Work request —
Among the records below, find each line containing the word "lines" and copy it.

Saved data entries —
=== Begin Enclosure ===

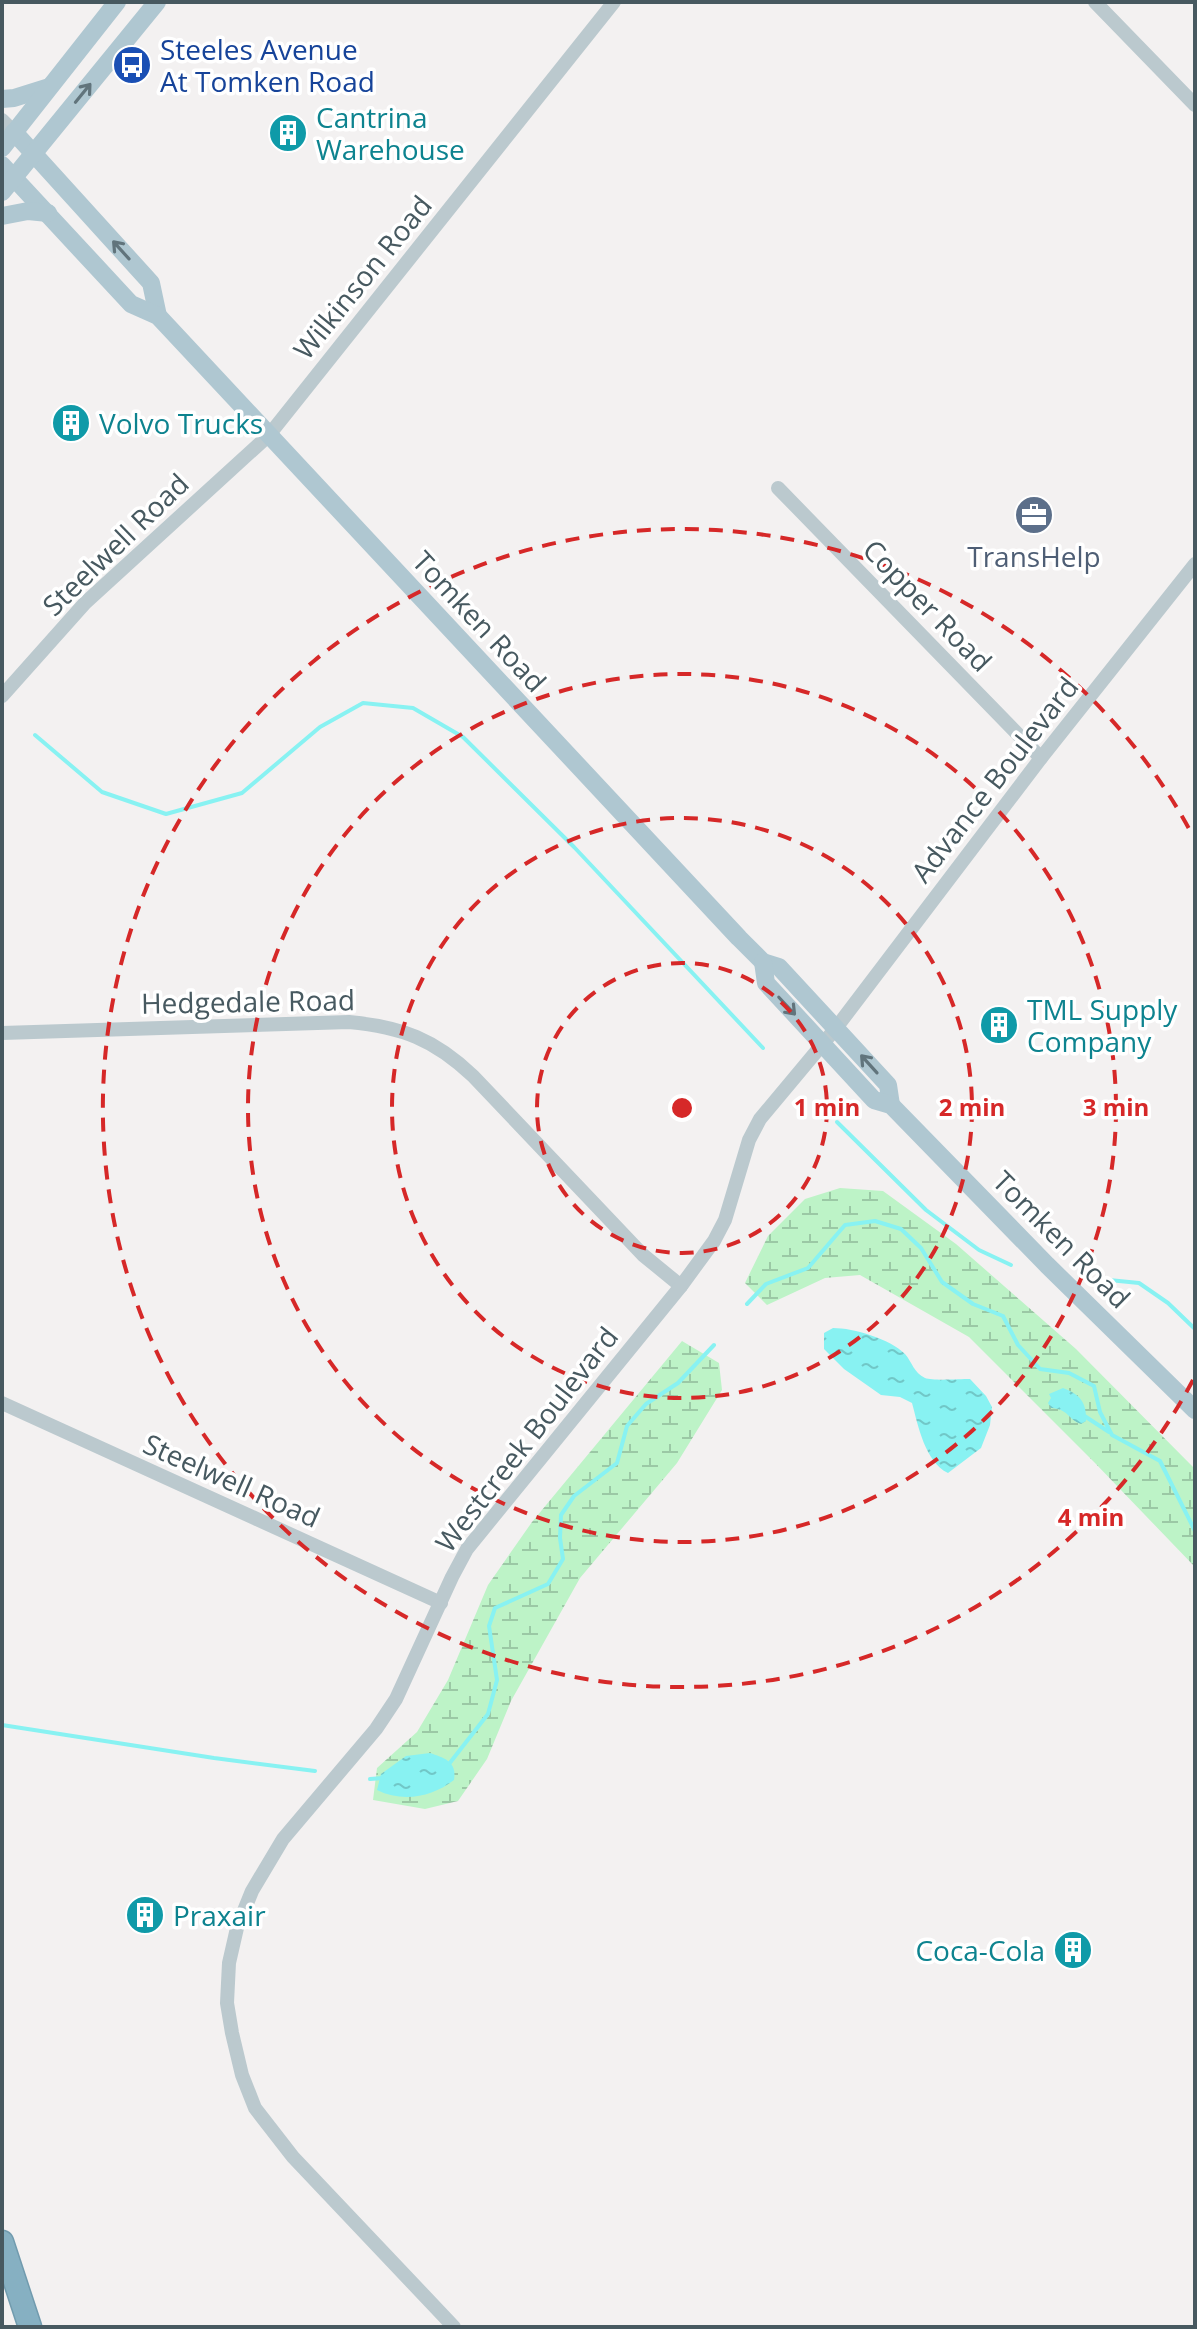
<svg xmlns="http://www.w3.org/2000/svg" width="1197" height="2329" font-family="'Open Sans',sans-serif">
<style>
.wetland{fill:url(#wetland-marsh)}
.water{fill:url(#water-ripples)}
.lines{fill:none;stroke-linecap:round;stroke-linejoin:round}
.stream{stroke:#88f2f2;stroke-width:4}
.highway-casing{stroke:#719bae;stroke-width:25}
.minor{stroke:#bbc9ce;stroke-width:14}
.major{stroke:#afc7d1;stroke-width:18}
.highway{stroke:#86b0c2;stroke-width:22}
.oneway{stroke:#61747c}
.ring{fill:none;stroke:#d62828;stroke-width:4;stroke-dasharray:14 10}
.labels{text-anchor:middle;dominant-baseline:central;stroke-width:7;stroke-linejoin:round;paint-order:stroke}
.transit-label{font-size:28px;fill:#164399;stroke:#fff;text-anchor:start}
.culture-label{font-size:28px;fill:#0d838f;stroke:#fff;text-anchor:start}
.street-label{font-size:28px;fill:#475960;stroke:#fff}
.service-label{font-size:28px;fill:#4e5e75;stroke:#fff}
.centre{fill:#d62828;stroke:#fff;stroke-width:4}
.ring-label{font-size:24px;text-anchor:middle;font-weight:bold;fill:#d62828;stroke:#fff;stroke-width:7;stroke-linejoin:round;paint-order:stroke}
</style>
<defs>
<pattern id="wetland-marsh" width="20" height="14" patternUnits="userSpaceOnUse" patternTransform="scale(2)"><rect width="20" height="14" fill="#bdf3c7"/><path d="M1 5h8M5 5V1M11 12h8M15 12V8" fill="none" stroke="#9bc8a5"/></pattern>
<pattern id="water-ripples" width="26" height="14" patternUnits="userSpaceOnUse" patternTransform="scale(2)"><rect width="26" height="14" fill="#88f2f2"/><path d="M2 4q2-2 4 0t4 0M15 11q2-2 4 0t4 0" fill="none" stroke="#71c7c7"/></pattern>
</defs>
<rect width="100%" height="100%" fill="#f3f1f1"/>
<g class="wetland">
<polygon points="840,1188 883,1191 956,1244 1076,1349 1195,1469 1195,1567 1095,1463 969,1337 860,1275 825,1278 767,1305 745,1283 768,1236 805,1199"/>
<polygon points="682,1341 719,1363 722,1390 677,1463 580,1578 511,1701 487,1759 458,1801 425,1809 373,1800 377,1768 417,1732 448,1680 488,1585 532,1522"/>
</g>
<g class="water">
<path d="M833,1328c21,0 57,11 72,26 7,8 9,19 20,24 8,3 34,1 45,1l16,17 6,11 -2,18 -9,23 -33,25c-23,-11 -30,-48 -36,-70l-12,-6 -19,-2 -37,-26 -20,-20v-16z"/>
<path d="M1063,1388c17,6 24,15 23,33l-5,3c-14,-5 -12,-15 -30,-16l-3,-5 3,-5 -2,-4z"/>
<path d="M430,1753c15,5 27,9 24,27 -22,17 -51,23 -77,10l4,-16 25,-18z"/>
</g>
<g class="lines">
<g class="stream">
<polyline points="35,735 102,792 166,814 242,793 320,727 363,703 413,708 463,737 574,847 763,1048"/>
<polyline points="837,1122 926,1210 979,1250 1011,1265"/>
<polyline points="1109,1280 1139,1283 1168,1303 1195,1329"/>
<polyline points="747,1304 766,1284 808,1268 845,1225 875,1221 901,1229 921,1248 942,1282 973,1304 1003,1316 1018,1345 1040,1369 1069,1373 1094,1386 1100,1412 1112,1435 1160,1461 1195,1531"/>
<polyline points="1083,1415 1109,1432"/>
<polyline points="2,1725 214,1758 315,1771"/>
<polyline points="449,1764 488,1714 497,1680 489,1626 495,1608 548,1584 563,1559 560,1538 561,1515 574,1496 617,1463 627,1426 646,1404 678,1383 714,1345"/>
<polyline points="370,1779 383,1778"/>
</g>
<g class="highway-casing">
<polyline id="highway" points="2,2242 30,2327"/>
</g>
<g class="minor">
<polyline points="1095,2 1195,105"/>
<polyline points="2,120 14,132"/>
<polyline points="778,488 1041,758"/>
<polyline points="2,696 85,603 269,435 614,2"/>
<path d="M2,1033l347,-11c53,5 85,17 124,54l170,179 38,31"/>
<polyline points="2,1403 441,1603"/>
<polyline points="454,2327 293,2157 255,2108 242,2075 232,2033 227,2003 229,1963 237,1928 252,1891 283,1839 376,1729 396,1699 452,1577 467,1549 681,1286 714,1241 725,1220 749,1140 760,1119 836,1028 1041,758 1195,564"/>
</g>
<g class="major">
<polyline points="2,99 14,98 49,87"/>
<polyline points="14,132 151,283 158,316"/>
<polyline points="2,148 117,2"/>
<polyline points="2,165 131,304 158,316 739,938 763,962 779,967 888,1085 891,1105"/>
<polyline points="2,192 157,2"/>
<polyline points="2,216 28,211 48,213"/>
<polyline points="763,962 766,983 874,1100 891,1105 1047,1265 1195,1410"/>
</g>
<use href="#highway" class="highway"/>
</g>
<defs><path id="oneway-shaft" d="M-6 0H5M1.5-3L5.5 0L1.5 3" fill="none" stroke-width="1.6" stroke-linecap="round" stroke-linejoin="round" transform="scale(2)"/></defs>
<g class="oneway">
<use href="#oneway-shaft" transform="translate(83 93) rotate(-51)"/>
<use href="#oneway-shaft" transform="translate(121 250) rotate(-132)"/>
<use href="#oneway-shaft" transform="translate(787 1006) rotate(47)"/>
<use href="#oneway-shaft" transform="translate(869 1064) rotate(-132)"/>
</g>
<g class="ring">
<circle cx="682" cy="1108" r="145"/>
<circle cx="682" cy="1108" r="290"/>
<circle cx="682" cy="1108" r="434"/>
<path d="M1193 1380A579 579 0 1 1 1193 836"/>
</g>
<defs>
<g id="bus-disc" transform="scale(2)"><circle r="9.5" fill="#1a4fb4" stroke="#fff"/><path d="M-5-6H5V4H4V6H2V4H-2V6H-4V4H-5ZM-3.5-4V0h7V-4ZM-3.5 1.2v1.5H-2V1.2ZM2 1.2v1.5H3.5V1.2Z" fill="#fff"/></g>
<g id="building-disc" transform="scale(2)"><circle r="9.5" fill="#0f9aa8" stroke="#fff"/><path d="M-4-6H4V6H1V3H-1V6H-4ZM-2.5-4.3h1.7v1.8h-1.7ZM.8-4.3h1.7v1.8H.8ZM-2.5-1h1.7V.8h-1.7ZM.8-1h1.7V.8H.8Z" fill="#fff"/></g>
<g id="office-disc" transform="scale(2)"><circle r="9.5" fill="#5c6f8a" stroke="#fff"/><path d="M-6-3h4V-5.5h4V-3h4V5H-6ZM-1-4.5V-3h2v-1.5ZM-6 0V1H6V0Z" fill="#fff"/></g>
</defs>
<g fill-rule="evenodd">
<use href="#bus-disc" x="132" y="65"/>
<use href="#building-disc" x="288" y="133"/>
<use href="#building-disc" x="71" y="423"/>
<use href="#office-disc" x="1034" y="515"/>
<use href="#building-disc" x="999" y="1025"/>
<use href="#building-disc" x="145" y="1915"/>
<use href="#building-disc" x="1073" y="1950"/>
</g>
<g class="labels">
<g class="transit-label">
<text x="160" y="49">Steeles Avenue<tspan x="160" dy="32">At Tomken Road</tspan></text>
</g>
<g class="culture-label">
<text x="316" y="117">Cantrina<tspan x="316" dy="32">Warehouse</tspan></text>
<text x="99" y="423">Volvo Trucks</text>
<text x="1027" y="1009">TML Supply<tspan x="1027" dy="32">Company</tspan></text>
<text x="173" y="1915">Praxair</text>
<text x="1045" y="1950" text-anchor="end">Coca-Cola</text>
</g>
<g class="street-label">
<text transform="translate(362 277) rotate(-51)">Wilkinson Road</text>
<text transform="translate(115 544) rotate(-44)">Steelwell Road</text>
<text transform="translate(928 605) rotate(46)">Copper Road</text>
<text transform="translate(480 621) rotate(47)">Tomken Road</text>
<text transform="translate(994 779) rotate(-52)">Advance Boulevard</text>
<text transform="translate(248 1001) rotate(-1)">Hedgedale Road</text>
<text transform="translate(1062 1239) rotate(45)">Tomken Road</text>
<text transform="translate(526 1439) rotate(-52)">Westcreek Boulevard</text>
<text transform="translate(232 1480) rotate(24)">Steelwell Road</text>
</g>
<g class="service-label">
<text x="1034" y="556">TransHelp</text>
</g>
</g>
<circle cx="682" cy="1108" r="12" class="centre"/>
<g class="ring-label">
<text x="827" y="1116">1 min</text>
<text x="972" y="1116">2 min</text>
<text x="1116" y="1116">3 min</text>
<text x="1091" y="1526">4 min</text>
</g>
<rect width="1197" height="2329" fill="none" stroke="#475960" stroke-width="8"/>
</svg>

=== End Enclosure ===

Result —
.lines{fill:none;stroke-linecap:round;stroke-linejoin:round}
<g class="lines">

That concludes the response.